Remember tab complete or question mark to list available methods of a object. Other object types that we'll use extensively: NumPy arrays, Pandas Series, Pandas DataFrames. Each has its own (pretty amazing) set of methods.

### 9. List comprehensions
Return to our zip code example. We have seen many ways to operate on strings or numbers. But how to scale these operations across several hundred (or thousand) examples?

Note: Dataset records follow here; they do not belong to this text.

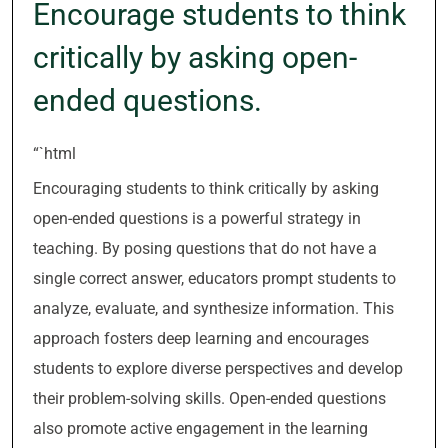
Encourage students to think
critically by asking open-
ended questions.
“`html
Encouraging students to think critically by asking
open-ended questions is a powerful strategy in
teaching. By posing questions that do not have a
single correct answer, educators prompt students to
analyze, evaluate, and synthesize information. This
approach fosters deep learning and encourages
students to explore diverse perspectives and develop
their problem-solving skills. Open-ended questions
also promote active engagement in the learning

List comprehensions are a concise way to build lists using rules. They apply an operation to a series of items, and package the result in a list.

In [None]:
# first a squares example
[x**2 for x in range(10)]

Steps:
* First write the expression to evaluate.
* Then add a `for` statement
* And the sequence to perform the operation on.

In [None]:
# re-write the following as a list comprehension

absolute_cubes = []
for n in range(-100, 101):
    absolute_cubes.append((n**3))

In [None]:
# code here:


__Data wrangling example__

In [None]:
# here's our messy input data
input_data = ["Alex: ZIP 20022-0049", "Margaret: ZIP 20009-0132", "Hermione: ZIP 10009-3214"]

In [None]:
# as a for loop

clean_list = []
for i in input_data:
    clean_list.append(i.split()[2].split('-')[0])

In [None]:
[x.split()[2].split('-')[0] for x in input_data]